- _How to complete this task_
Copy out, word for word, the lines of the records starting from the very first one and ending with the line that contains "karakterli ve meyve".

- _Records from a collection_
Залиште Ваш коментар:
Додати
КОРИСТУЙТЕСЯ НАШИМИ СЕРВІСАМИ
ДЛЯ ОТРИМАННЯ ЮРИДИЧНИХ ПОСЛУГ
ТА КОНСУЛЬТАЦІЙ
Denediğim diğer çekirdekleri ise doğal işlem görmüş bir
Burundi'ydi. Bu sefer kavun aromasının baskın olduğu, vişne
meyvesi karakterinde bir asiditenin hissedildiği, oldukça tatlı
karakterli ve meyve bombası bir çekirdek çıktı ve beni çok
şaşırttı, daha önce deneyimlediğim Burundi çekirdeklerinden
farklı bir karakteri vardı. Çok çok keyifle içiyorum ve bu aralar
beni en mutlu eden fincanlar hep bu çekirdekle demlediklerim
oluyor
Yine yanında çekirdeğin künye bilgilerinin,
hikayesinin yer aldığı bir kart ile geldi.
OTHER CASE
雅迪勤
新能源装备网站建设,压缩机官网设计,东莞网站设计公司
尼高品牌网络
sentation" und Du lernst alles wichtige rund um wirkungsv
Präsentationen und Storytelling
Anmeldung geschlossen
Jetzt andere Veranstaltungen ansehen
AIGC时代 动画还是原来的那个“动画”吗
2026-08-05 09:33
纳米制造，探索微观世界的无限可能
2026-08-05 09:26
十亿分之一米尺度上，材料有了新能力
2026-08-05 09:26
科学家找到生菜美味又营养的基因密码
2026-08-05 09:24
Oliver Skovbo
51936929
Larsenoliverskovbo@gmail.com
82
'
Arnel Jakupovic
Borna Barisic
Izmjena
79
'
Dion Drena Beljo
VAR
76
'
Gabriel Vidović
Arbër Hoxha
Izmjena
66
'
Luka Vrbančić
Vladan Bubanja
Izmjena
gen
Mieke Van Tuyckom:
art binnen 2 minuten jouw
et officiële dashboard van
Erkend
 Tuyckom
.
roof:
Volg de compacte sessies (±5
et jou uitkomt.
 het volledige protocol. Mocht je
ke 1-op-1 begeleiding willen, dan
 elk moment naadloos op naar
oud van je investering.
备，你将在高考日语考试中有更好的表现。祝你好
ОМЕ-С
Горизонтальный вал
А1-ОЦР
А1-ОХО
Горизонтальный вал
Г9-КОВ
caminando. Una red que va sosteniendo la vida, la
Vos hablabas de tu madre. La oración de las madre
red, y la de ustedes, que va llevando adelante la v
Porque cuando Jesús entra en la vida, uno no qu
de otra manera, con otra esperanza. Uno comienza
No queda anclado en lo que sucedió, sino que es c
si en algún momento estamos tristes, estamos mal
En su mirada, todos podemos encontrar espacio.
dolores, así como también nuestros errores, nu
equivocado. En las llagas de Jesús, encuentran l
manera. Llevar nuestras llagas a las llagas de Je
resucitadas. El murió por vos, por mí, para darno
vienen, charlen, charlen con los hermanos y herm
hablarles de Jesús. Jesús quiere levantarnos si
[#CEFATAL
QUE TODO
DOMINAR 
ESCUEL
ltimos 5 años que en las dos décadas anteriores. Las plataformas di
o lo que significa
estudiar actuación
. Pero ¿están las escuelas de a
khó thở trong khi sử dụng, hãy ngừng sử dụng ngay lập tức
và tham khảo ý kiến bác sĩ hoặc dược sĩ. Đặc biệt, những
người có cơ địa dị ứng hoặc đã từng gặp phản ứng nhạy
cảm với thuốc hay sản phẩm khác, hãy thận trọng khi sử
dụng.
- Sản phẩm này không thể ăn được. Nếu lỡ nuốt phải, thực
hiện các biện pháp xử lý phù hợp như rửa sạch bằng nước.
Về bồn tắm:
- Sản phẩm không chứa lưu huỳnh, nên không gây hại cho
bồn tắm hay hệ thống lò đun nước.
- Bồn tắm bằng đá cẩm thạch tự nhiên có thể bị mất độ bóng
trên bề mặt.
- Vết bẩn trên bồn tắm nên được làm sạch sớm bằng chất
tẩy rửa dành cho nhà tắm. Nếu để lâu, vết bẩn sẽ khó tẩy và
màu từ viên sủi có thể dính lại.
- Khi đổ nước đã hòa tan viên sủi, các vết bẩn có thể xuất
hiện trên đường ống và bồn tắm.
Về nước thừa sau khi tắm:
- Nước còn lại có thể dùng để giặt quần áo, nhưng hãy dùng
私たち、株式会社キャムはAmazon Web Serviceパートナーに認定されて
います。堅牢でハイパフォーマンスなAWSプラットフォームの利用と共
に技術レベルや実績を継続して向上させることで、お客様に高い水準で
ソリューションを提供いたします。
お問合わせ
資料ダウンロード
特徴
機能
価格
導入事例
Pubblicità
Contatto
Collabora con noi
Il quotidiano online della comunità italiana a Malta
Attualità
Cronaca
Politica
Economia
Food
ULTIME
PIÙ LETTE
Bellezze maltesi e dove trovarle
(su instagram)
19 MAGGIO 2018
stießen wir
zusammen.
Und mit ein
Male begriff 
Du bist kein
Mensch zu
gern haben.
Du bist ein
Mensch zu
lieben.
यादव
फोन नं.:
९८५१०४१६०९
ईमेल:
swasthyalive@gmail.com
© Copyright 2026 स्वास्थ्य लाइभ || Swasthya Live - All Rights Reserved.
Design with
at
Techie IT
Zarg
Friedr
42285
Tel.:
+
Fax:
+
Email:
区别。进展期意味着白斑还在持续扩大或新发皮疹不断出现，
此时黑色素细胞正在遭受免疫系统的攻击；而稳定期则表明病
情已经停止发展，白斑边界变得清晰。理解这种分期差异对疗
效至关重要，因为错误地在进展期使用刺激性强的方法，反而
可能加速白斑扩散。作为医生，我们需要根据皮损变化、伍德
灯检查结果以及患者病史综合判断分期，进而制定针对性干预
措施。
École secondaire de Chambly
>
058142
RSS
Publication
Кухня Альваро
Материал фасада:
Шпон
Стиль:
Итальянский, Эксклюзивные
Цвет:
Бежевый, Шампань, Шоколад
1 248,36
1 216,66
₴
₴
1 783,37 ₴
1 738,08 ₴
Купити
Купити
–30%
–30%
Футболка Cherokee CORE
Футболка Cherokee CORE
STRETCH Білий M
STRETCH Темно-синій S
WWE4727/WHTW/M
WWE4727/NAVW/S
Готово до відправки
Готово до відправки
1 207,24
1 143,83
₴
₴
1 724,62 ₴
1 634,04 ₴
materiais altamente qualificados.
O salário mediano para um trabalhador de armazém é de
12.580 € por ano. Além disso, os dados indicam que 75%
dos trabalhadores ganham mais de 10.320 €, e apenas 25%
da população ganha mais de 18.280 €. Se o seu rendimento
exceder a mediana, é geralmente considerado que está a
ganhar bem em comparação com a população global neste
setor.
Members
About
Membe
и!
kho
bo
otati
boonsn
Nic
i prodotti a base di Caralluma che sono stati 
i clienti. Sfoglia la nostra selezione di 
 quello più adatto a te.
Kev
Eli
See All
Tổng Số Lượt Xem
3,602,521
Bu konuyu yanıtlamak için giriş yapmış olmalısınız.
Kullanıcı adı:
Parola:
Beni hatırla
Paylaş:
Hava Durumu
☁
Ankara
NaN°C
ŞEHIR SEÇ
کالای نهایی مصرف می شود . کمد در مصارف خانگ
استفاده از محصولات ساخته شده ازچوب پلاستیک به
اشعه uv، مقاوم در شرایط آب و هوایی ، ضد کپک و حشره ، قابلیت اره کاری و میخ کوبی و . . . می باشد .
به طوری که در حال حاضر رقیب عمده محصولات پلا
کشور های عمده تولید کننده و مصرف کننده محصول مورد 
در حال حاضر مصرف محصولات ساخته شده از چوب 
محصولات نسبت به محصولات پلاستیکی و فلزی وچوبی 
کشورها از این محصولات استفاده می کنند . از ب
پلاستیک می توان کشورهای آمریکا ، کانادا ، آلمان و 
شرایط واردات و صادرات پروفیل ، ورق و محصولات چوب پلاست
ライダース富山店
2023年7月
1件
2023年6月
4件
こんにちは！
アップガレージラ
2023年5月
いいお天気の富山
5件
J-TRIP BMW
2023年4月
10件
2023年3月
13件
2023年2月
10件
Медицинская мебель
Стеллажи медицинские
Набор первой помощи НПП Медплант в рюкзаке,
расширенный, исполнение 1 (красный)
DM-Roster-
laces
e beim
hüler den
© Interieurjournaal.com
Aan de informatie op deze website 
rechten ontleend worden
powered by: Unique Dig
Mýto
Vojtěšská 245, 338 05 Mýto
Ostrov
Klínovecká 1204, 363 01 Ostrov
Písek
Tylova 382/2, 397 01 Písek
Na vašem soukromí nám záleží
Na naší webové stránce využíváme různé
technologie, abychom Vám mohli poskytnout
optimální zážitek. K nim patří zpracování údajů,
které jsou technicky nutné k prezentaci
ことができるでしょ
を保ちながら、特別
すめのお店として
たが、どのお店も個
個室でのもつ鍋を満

- _Solution for this problem_
Залиште Ваш коментар:
Додати
КОРИСТУЙТЕСЯ НАШИМИ СЕРВІСАМИ
ДЛЯ ОТРИМАННЯ ЮРИДИЧНИХ ПОСЛУГ
ТА КОНСУЛЬТАЦІЙ
Denediğim diğer çekirdekleri ise doğal işlem görmüş bir
Burundi'ydi. Bu sefer kavun aromasının baskın olduğu, vişne
meyvesi karakterinde bir asiditenin hissedildiği, oldukça tatlı
karakterli ve meyve bombası bir çekirdek çıktı ve beni çok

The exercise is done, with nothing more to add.